In the case $$Y = \emptyset$$, we can conclude $$Y$$is finite and $$\#(Y) = 0$$. Let $$a$$ an arbitrary object and we assume $$a \in Y^{X}$$, then we have $$a : X \to Y$$, and considering $$x \in X$$, we have $$a(x) \in Y$$, which is false. Therefore $$a \notin Y^{X}$$ and we can conclude $$Y^{X} = \emptyset$$. Then we have $$Y^{X}$$ is finite and $$\#(Y^{X}) = 0$$. Furthermore, considering $$k{+\!+} \neq 0$$, we have $$0^{k{+\!+}} = 0$$, and hence $$\#(Y^{X})=0^{k{+\!+}}$$, so $$\#(Y^{X}) = (\#(Y))^{k{+\!+}}$$.

In the case where $$Y \neq \emptyset$$, consider the function $$g : Y \to Y^{\{x\}}$$, where $$g(y) : \{x\} \to Y$$, where $$(g(y))(a) := y$$. We can prove $$g$$ is a bijection, and hence, $$Y$$ have the same cardinality as $$Y^{\{x\}}$$.

We know $$Y$$ have not cardinality $$0$$, and considering that it is finite, we have $$Y$$ have cardinality $$p$$, where $$p \in \mathbb{N}$$. So $$\#(Y) = p$$, where $$p \neq 0$$. Furthermore, $$Y$$ have the same cardinality as $$\{ i \in \mathbb{N} : 1 \leq i \leq p \}$$, and in consequence $$Y^{\{x\}}$$ have the same cardinality as $$\{ i \in \mathbb{N} : 1 \leq i \leq p \}$$. We can conclude $$Y^{\{x\}}$$ is finite and $$\#(Y) = \#(Y^{\{x\}})$$.
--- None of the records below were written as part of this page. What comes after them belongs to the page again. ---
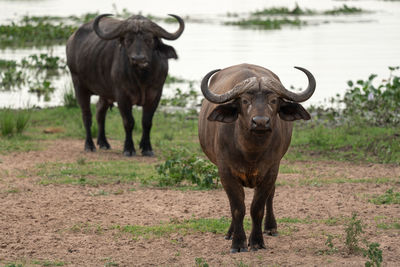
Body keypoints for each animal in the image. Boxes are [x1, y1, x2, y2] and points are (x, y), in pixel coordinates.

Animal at [66, 14, 184, 157]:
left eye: (149, 40)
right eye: (128, 40)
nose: (138, 59)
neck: (142, 78)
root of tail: (71, 40)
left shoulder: (155, 95)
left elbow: (147, 122)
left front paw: (147, 148)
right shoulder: (122, 96)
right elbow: (129, 122)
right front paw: (129, 149)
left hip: (105, 92)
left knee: (100, 112)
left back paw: (103, 142)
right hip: (79, 85)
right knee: (86, 116)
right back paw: (89, 145)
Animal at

Considering $$Y^{(X - \{x\})}$$ and $$Y^{\{x\}}$$ are finite sets, we have $$Y^{(X - \{x\})} \times Y^{\{x\}}$$ is finite, and $$\#(Y^{(X - \{x\})} \times Y^{\{x\}}) = \#(Y^{(X - \{x\})}) \times \#(Y^{\{x\}}) = (\#(Y))^{k} \times \#(Y) = (\#(Y))^{k{+\!+}}$$. Because $$Y^{(X - \{x\})} \times Y^{\{x\}}$$ have the same cardinality as $$Y^{(X - \{x\}) \cup \{x\}}$$, we can conclude $$Y^{(X - \{x\}) \cup \{x\}}$$ is finite and $$\#(Y^{(X - \{x\}) \cup \{x\}}) = (\#(Y))^{k{+\!+}}$$.

We know $$(X - \{x\}) \cup \{x\} = X$$, and hence $$Y^{(X - \{x\}) \cup \{x\}} = Y^{X}$$. Therefore $$Y^{X}$$ is finite and $$\#(Y^{X}) = (\#(Y))^{k{+\!+}}$$. This completes the induction.